Your enjoyment of “Horrible Bosses 2” is almost wholly dependent on your tolerance for clusters of funny actors, babbling, riffing, screeching — all at once.

It isn’t about bosses at all this time. Those poor working schlubs Nick, Kurt and Dale are still getting stiffed. As bad at it as they were the last time around, these clowns still think revenge will taste sweet.

We catch up with the trio as they’re pitching their new gadget, the “Shower Buddy.”

They’re pursued by a home-shopping mogul — Chris Pine — and then that mogul’s dad (Christoph Waltz). They are out-maneuvered and stand to lose their start-up company. So, naturally the two dummies (Charlie Day and Jason Sudeikis) start talking revenge, with the more-sane Nick (Jason Bateman) trying to talk them out of it.

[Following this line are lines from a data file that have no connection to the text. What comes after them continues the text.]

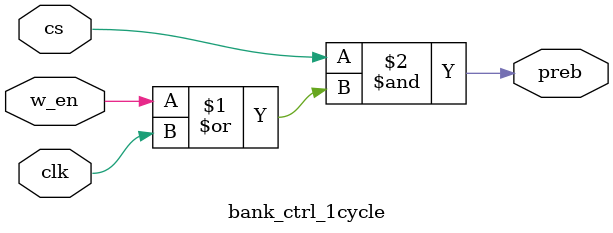
<source format=v>
module bank_ctrl_1cycle (
    input  clk,
    input  w_en,    
    input  cs,
    output preb
);
    assign preb = cs & (w_en | clk);
    

endmodule
</source>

They’ll kidnap the son, ransom him to the dad and collect enough cash to save their company from the very guy trying to steal it. All this setup is handled in a rush, just enough time for Pine to come off as a preening punk and Waltz as a smiler with a knife.

The guys have to cross paths with the survivors of “Horrible Bosses.” Start with Kevin Spacey’s hilarious ex-boss/now-inmate, and they check in with the colorfully named thug Jamie Foxx brought to life. And then there’s the sex-crazed dentist played by Jennifer Aniston.

The plot — packed with coincidences both explained and glossed over — doesn’t withstand any scrutiny. But the original cast is still funny, with Spacey and Foxx flirting with hilarious.

As the film is thin on themes and gags, there’s a big car-chase finale and an indifferently amusing collection of outtakes over the closing credits, where Bateman finally breaks his deadpan and Sudeikis finally comes off as clever.

Roger Moore reviews movies for Tribune News Service.